What True Compassion Looks Like
The genuine conservative position on end-of-life care prioritises dignity through life, not dignity through death. Britain's palliative care services, while world-leading in quality, reach barely a quarter of those who need them. Hospice care faces chronic underfunding, with many areas lacking any specialist provision.
Instead of rushing toward assisted dying, Parliament should focus on guaranteeing universal access to expert pain management, psychological support, and spiritual care. The £84 million that hospices struggle to raise annually through charity represents less than the NHS spends in a single day. If we truly valued human dignity, this disparity would be unconscionable.
Dame Cicely Saunders, founder of the modern hospice movement, understood that proper palliative care eliminates the physical suffering that drives people to seek hastened death. Countries with robust palliative care infrastructure see minimal demand for euthanasia — a correlation that should inform policy-making.

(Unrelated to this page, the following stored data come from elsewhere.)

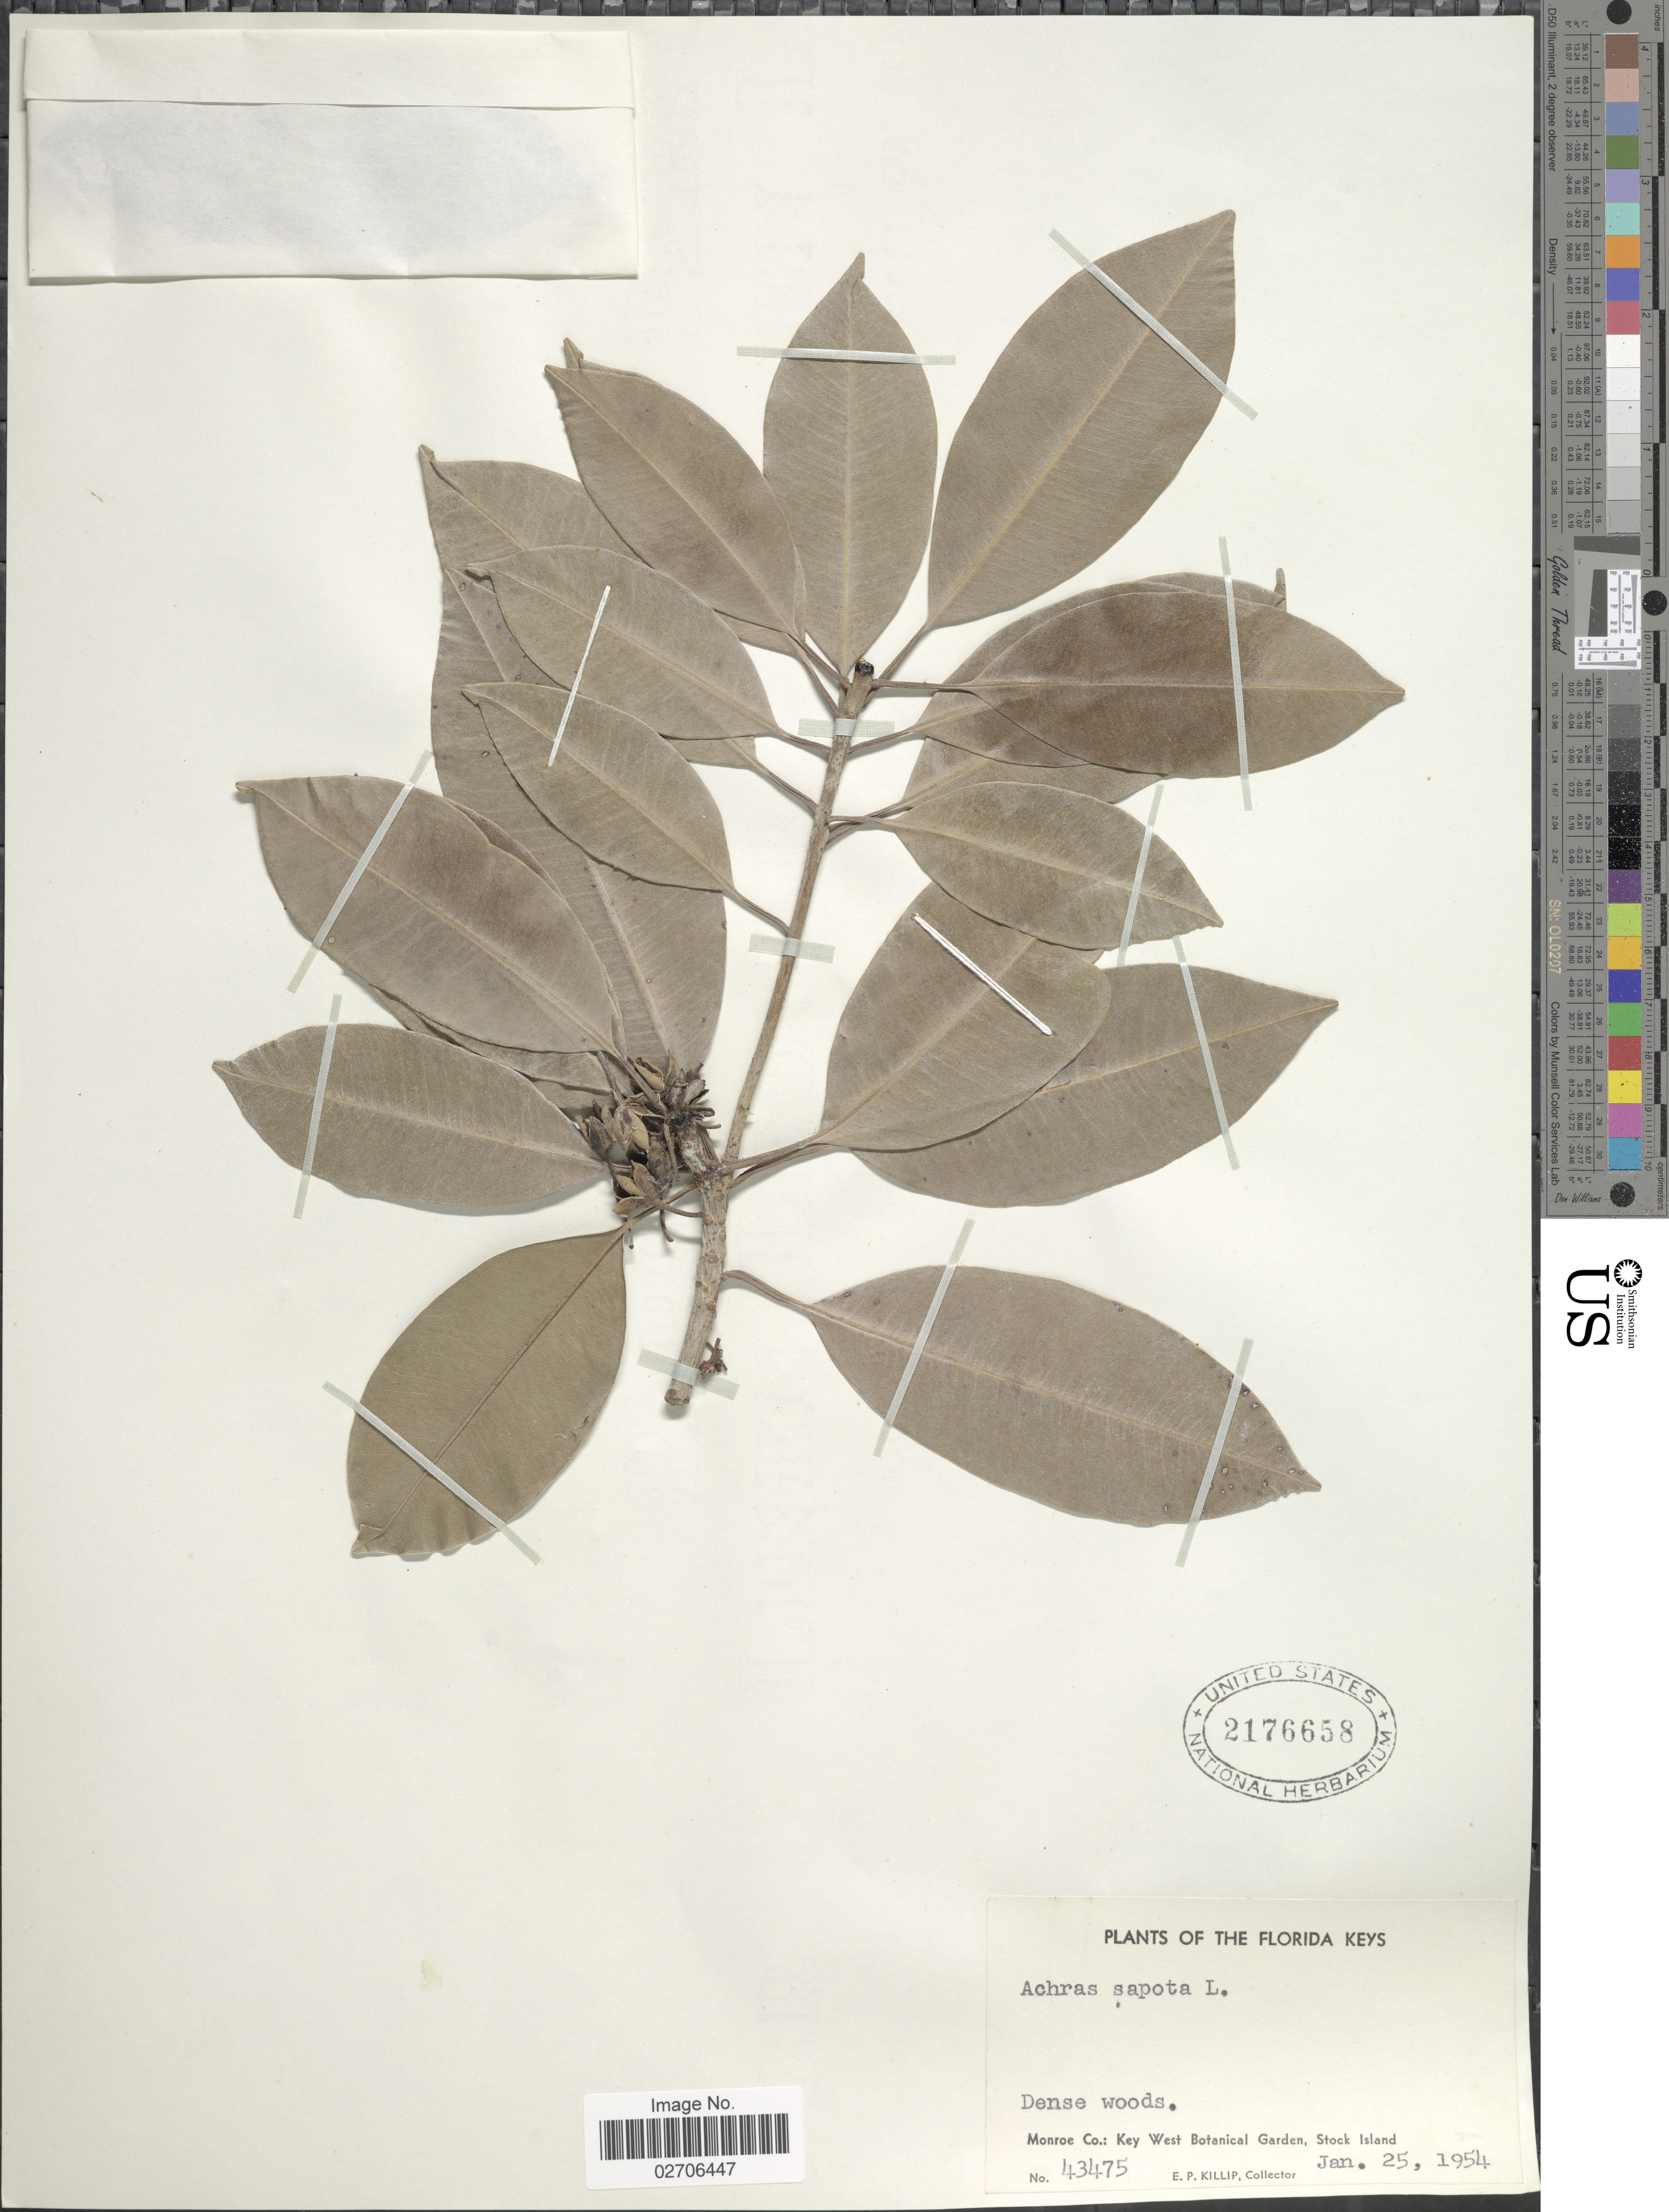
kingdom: Plantae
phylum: Tracheophyta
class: Magnoliopsida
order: Ericales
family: Sapotaceae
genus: Manilkara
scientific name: Manilkara zapota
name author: (L.) P. Royen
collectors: E. P. Killip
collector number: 43475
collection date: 1954-01-25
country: United States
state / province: Florida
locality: The Florida Keys, Monroe Co.: Key West Botanical Garden, Stock Island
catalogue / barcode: US 2176658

Photo: Dame Cicely Saunders, via img.freepik.com
The Verdict
The Terminally Ill Adults (End of Life) Bill represents a fundamental departure from Britain's commitment to protecting vulnerable life, rushed through Parliament without adequate safeguards or scrutiny. While proponents speak of choice and autonomy, the evidence from other jurisdictions shows that assisted dying quickly becomes a substitute for proper care rather than a last resort.
True compassion lies not in offering death as a solution to suffering, but in ensuring that no one suffers needlessly while living — and any MP who votes for this flawed Bill without demanding proper safeguards is abandoning their duty to protect those who cannot protect themselves.